Work task:
Could you write out these records again with every "В КОРЗИНУ" changed to "КУПИТЬ" and all else unchanged, leaving the pictures out?

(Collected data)

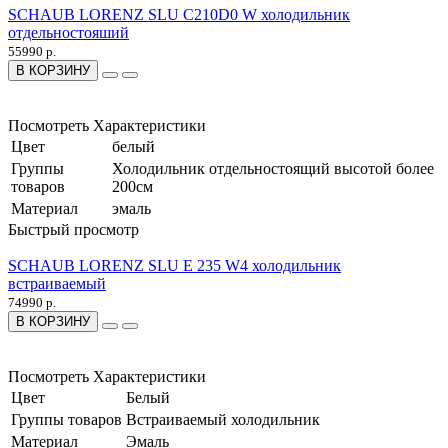
SCHAUB LORENZ SLU C210D0 W холодильник
отдельностояший
55990 р.
В КОРЗИНУ
Посмотреть Характеристики
Цвет
белый
Группы
Холодильник отдельностоящий высотой более
товаров
200см
Материал
эмаль
Быстрый просмотр
SCHAUB LORENZ SLU E 235 W4 холодильник
встраиваемый
74990 р.
В КОРЗИНУ
Посмотреть Характеристики
Цвет
Белый
Группы товаров
Встраиваемый холодильник
Материал
Эмаль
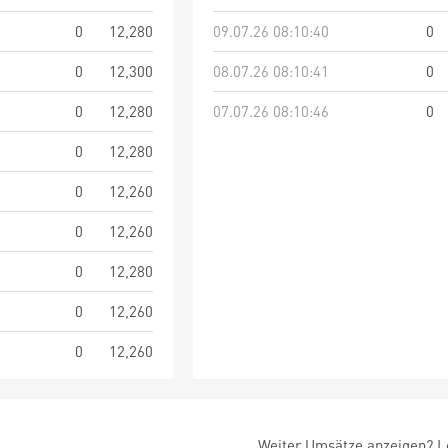
0
12,280
09.07.26 08:10:40
0
0
12,300
08.07.26 08:10:41
0
0
12,280
07.07.26 08:10:46
0
0
12,280
0
12,260
0
12,260
0
12,280
0
12,260
0
12,260
Weiter Umsätze anzeigen? Lo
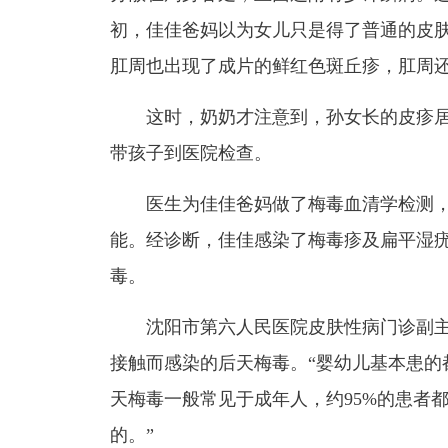
初，佳佳爸妈以为女儿只是得了普通的皮
肛周也出现了成片的鲜红色斑丘疹，肛周
这时，奶奶才注意到，孙女长的皮疹
带孩子到医院检查。
医生为佳佳爸妈做了梅毒血清学检测
能。经诊断，佳佳感染了梅毒疹及扁平湿
毒。
沈阳市第六人民医院皮肤性病门诊副
接触而感染的后天梅毒。“婴幼儿基本患的
天梅毒一般常见于成年人，约95%的患者
的。”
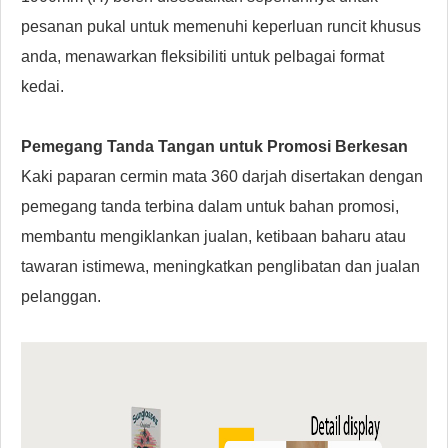
pesanan pukal untuk memenuhi keperluan runcit khusus
anda, menawarkan fleksibiliti untuk pelbagai format
kedai.
Pemegang Tanda Tangan untuk Promosi Berkesan
Kaki paparan cermin mata 360 darjah disertakan dengan
pemegang tanda terbina dalam untuk bahan promosi,
membantu mengiklankan jualan, ketibaan baharu atau
tawaran istimewa, meningkatkan penglibatan dan jualan
pelanggan.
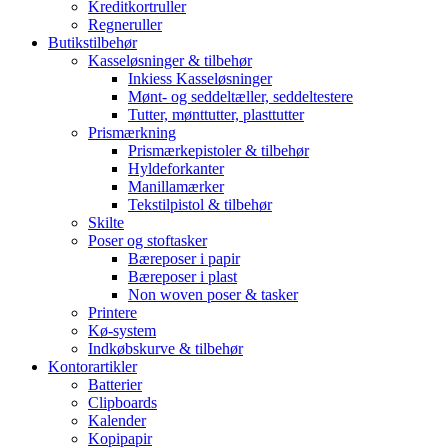
Kreditkortruller
Regneruller
Butikstilbehør
Kasseløsninger & tilbehør
Inkiess Kasseløsninger
Mønt- og seddeltæller, seddeltestere
Tutter, mønttutter, plasttutter
Prismærkning
Prismærkepistoler & tilbehør
Hyldeforkanter
Manillamærker
Tekstilpistol & tilbehør
Skilte
Poser og stoftasker
Bæreposer i papir
Bæreposer i plast
Non woven poser & tasker
Printere
Kø-system
Indkøbskurve & tilbehør
Kontorartikler
Batterier
Clipboards
Kalender
Kopipapir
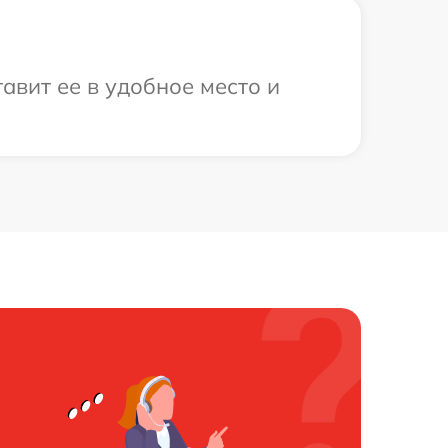
авит ее в удобное место и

Problem solution:
SCHAUB LORENZ SLU C210D0 W холодильник
отдельностояший
55990 р.
КУПИТЬ
Посмотреть Характеристики
Цвет
белый
Группы
Холодильник отдельностоящий высотой более
товаров
200см
Материал
эмаль
Быстрый просмотр
SCHAUB LORENZ SLU E 235 W4 холодильник
встраиваемый
74990 р.
КУПИТЬ
Посмотреть Характеристики
Цвет
Белый
Группы товаров
Встраиваемый холодильник
Материал
Эмаль
0
12,280
09.07.26 08:10:40
0
0
12,300
08.07.26 08:10:41
0
0
12,280
07.07.26 08:10:46
0
0
12,280
0
12,260
0
12,260
0
12,280
0
12,260
0
12,260
Weiter Umsätze anzeigen? Lo
初，佳佳爸妈以为女儿只是得了普通的皮
肛周也出现了成片的鲜红色斑丘疹，肛周
这时，奶奶才注意到，孙女长的皮疹
带孩子到医院检查。
医生为佳佳爸妈做了梅毒血清学检测
能。经诊断，佳佳感染了梅毒疹及扁平湿
毒。
沈阳市第六人民医院皮肤性病门诊副
接触而感染的后天梅毒。“婴幼儿基本患的
天梅毒一般常见于成年人，约95%的患者
的。”
pesanan pukal untuk memenuhi keperluan runcit khusus
anda, menawarkan fleksibiliti untuk pelbagai format
kedai.
Pemegang Tanda Tangan untuk Promosi Berkesan
Kaki paparan cermin mata 360 darjah disertakan dengan
pemegang tanda terbina dalam untuk bahan promosi,
membantu mengiklankan jualan, ketibaan baharu atau
tawaran istimewa, meningkatkan penglibatan dan jualan
pelanggan.
Kreditkortruller
Regneruller
Butikstilbehør
Kasseløsninger & tilbehør
Inkiess Kasseløsninger
Mønt- og seddeltæller, seddeltestere
Tutter, mønttutter, plasttutter
Prismærkning
Prismærkepistoler & tilbehør
Hyldeforkanter
Manillamærker
Tekstilpistol & tilbehør
Skilte
Poser og stoftasker
Bæreposer i papir
Bæreposer i plast
Non woven poser & tasker
Printere
Kø-system
Indkøbskurve & tilbehør
Kontorartikler
Batterier
Clipboards
Kalender
Kopipapir
авит ее в удобное место и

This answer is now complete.